Records drawn from a dataset:
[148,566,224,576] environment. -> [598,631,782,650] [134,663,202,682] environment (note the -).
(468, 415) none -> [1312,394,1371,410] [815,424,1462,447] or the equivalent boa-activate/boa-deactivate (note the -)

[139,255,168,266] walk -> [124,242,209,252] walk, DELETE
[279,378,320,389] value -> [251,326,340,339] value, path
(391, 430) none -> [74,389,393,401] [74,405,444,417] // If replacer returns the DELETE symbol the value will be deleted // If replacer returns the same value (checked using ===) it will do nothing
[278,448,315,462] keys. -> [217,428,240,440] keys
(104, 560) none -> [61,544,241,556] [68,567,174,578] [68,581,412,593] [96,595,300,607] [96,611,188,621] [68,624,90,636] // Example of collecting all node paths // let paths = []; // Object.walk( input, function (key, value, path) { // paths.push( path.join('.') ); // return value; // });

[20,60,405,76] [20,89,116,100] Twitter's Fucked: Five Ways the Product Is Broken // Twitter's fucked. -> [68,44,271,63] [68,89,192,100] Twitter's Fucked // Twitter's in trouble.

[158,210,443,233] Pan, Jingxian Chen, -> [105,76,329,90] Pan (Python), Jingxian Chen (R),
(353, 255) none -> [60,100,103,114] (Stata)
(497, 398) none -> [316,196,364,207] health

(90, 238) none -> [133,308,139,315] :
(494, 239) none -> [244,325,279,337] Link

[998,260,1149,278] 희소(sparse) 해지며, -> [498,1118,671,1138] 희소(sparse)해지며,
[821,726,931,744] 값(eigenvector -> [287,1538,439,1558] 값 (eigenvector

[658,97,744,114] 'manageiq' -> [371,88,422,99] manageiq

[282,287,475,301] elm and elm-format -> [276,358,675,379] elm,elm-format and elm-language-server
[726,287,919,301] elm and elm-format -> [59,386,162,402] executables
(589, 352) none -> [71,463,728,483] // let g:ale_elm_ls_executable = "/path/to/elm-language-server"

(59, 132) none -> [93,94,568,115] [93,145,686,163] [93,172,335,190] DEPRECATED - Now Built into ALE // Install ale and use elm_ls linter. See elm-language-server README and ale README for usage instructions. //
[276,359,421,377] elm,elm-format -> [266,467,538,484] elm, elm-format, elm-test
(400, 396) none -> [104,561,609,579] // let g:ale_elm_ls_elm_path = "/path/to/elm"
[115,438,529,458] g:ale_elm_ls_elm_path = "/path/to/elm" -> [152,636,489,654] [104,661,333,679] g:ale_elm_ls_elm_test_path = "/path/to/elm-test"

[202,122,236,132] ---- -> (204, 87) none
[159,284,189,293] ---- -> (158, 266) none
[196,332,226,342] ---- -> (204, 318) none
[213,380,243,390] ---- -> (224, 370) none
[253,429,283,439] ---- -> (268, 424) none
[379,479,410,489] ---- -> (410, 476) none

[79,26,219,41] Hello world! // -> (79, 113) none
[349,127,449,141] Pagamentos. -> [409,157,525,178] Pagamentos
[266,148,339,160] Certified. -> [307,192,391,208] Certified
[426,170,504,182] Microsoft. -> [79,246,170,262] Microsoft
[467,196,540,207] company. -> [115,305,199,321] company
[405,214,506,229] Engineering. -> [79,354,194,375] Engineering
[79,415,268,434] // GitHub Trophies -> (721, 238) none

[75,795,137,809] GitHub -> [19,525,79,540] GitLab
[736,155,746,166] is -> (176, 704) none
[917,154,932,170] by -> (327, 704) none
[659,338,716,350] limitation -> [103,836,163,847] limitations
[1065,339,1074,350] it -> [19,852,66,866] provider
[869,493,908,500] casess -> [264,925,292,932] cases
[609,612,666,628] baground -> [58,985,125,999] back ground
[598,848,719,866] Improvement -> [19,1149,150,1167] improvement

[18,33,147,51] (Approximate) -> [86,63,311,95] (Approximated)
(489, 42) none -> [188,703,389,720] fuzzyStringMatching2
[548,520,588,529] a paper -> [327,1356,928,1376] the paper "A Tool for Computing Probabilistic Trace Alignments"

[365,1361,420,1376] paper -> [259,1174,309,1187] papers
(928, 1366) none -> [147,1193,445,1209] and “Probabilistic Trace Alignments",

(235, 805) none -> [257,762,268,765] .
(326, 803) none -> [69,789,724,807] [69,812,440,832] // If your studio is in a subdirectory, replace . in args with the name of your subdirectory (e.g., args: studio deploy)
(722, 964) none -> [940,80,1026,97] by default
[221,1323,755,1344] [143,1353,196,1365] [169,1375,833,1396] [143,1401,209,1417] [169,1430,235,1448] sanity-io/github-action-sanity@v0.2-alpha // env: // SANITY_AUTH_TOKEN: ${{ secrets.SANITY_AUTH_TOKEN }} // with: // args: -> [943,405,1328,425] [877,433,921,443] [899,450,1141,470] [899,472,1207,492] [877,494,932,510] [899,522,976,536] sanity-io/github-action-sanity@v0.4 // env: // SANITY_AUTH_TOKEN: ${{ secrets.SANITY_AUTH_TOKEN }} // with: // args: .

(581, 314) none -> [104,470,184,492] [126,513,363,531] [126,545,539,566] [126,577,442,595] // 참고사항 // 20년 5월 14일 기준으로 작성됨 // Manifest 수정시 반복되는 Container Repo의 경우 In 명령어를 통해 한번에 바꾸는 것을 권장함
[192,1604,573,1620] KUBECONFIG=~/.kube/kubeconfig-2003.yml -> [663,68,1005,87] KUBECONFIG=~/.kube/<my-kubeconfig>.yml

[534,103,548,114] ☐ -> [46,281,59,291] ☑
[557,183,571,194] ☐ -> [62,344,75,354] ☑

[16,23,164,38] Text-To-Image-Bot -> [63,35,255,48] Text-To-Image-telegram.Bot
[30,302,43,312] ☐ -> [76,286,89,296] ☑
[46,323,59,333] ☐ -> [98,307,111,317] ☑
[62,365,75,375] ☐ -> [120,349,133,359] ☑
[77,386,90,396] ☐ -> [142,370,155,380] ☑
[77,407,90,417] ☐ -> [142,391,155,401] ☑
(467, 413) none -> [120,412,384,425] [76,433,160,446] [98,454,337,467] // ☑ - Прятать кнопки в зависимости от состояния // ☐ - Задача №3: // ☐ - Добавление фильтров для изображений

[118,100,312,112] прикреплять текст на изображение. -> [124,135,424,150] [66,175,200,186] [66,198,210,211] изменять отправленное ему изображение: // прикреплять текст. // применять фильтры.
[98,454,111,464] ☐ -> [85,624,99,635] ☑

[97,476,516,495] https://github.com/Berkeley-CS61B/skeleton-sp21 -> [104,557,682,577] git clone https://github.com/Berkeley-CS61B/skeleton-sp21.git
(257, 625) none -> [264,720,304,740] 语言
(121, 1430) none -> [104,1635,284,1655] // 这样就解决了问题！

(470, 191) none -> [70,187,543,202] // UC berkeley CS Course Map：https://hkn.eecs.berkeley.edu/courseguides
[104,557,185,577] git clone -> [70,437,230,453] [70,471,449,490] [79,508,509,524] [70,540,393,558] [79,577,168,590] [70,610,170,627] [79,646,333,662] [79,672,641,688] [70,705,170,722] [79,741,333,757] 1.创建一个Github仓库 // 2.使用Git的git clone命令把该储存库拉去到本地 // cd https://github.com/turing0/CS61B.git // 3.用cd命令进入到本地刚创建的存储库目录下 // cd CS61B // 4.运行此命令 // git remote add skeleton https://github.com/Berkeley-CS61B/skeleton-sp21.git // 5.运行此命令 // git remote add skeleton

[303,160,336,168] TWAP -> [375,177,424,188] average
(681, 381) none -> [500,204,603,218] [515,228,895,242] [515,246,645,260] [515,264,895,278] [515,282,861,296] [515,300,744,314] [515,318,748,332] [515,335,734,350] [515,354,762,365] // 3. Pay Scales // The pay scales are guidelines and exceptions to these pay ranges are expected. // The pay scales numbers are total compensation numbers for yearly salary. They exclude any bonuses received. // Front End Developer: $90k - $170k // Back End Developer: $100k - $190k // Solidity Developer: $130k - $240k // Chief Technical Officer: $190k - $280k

• [Exercise aim]: Give nothing but the number of lines in the entries that include "Alignments".

• [Task output]: 2